Sabtu, 12 Maret 2022

Kisah Mbah Damin, 50 Tahun Lebih Jaga Tradisi Kopi Ethek ( Barter Gabah) Di Desa Pijeran Siman Ponorogo

www.kemlagi.desa.id - Di jaman modern ini, ternyata transaksi system barter (tukar barang) masih ada, salah satunya tradisi Kopi Ethek di desa Pijeran Siman Ponorogo.

Di musim panen padi, para penjual kopi dan jajanan berkeliling menjajakan dagangan untuk di tukar dengan gabah.

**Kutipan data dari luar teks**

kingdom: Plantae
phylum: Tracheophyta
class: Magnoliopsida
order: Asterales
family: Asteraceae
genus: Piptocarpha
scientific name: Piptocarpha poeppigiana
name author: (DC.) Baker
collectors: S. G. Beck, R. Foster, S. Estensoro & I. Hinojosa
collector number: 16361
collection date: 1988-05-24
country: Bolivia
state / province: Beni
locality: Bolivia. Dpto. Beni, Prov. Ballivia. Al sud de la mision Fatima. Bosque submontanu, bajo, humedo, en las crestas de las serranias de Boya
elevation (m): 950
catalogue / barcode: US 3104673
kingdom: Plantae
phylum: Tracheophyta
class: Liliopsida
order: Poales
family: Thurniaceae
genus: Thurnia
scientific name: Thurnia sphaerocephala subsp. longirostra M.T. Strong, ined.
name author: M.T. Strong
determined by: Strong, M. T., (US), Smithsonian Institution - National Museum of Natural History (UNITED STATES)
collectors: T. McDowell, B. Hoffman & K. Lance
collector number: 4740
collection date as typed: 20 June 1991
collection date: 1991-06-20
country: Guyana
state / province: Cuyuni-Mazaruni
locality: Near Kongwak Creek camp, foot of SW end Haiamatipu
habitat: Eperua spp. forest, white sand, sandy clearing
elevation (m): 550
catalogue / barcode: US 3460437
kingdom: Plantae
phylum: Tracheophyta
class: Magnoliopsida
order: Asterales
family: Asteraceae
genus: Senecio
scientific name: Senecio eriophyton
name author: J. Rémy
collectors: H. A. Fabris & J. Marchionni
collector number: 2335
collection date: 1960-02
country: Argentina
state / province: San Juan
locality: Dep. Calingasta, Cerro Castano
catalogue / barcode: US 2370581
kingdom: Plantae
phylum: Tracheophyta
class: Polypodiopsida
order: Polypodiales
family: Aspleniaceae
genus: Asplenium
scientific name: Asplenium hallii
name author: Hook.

Uniknya lagi tidak ada patokan khusus dalam transaksi, tapi terserah keikhlasan pemilik lahan. 

Salah satu warga yang setia menjalani profesi ini adalah mbah Damin (70) warga Puthuk Pijeran Siman. ' Saya berjualan sudah lama, sejak jaman padi tinggi di panen pakai ani ani, kira kira habis jaman Gestok 65' tutur Mbah Damin memulai cerita. 

Cerita Mbah Damin di dukung lewat perangkat jualannya yang bertulis PANTJASILA alias ejaan lama. ' Grobok jualan ini sudah dipakai jualan sejak jaman Pak Bung Karno, sudah ganti pemilik 4 kali, dari Mbah Sinto, Mbah Kasan Pathok, Mbah Garut lalu sampai ke saya' urai Mbah Damin. 

"Soal tradisi kopi Ethek ini sudah ada sejak lama sekali, mungkin sudah sejak jaman mbah mbah dulu sekali. Dulu ada banyak yang jualan begini, tapi yang lestari di desa Pijeran sini, sudah jadi ciri khas nya, bisa bertahan sampai kini karena di tata misalnya pak A wilayahnya jualan selatan jalan, B utara jalan' tambah Mbah Damin.